—Envolez-vous dans le monde et prenez soin de vous-même! dit la méchante reine, volez comme de grands oiseaux, mais muets.

Elle ne put cependant leur jeter un sort aussi affreux qu'elle l'aurait voulu: ils se transformèrent en onze superbes cygnes sauvages et, poussant un étrange cri, ils s'envolèrent par les fenêtres du château vers le parc et la forêt.
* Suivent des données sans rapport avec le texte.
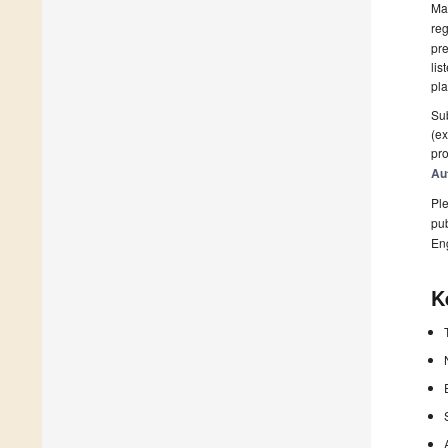
Man
reg
pre
lis
pla
Sub
(ex
pro
Au
Ple
pub
En
K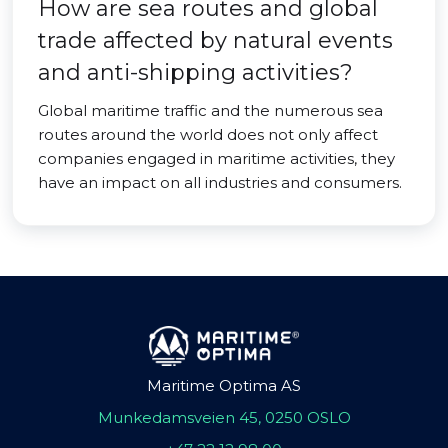
How are sea routes and global
trade affected by natural events
and anti-shipping activities?
Global maritime traffic and the numerous sea
routes around the world does not only affect
companies engaged in maritime activities, they
have an impact on all industries and consumers.
Maritime Optima AS
Munkedamsveien 45, 0250 OSLO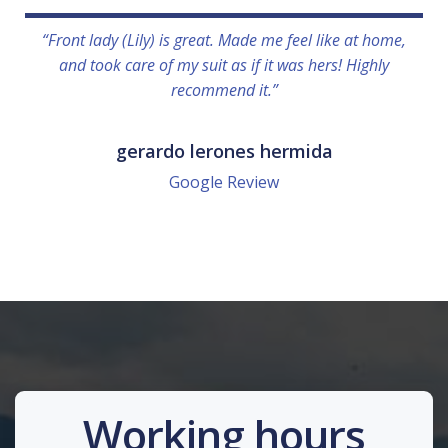
“Front lady (Lily) is great. Made me feel like at home,
and took care of my suit as if it was hers! Highly
recommend it.”
gerardo lerones hermida
Google Review
Working hours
Ce fut le matin, de très bonne heure qu'ils passèrent au-dessus de l'endroit où leur sœur Elisa dormait dans la maison du paysan; ils planèrent au-dessus du toit, tournant leurs longs cous de tous côtés, battant des ailes, mais personne ne les vit ni ne les entendit, alors il leur fallut poursuivre très haut, près des nuages, loin dans le vaste monde. Ils atteignirent enfin une sombre forêt descendant jusqu'à la grève. La pauvre petite Elisa restait dans la salle du paysan à jouer avec une feuille verte—elle n'avait pas d'autre jouet—, elle s'amusait à piquer un trou dans la feuille et à regarder le soleil au travers, il lui semblait voir les yeux clairs de ses frères.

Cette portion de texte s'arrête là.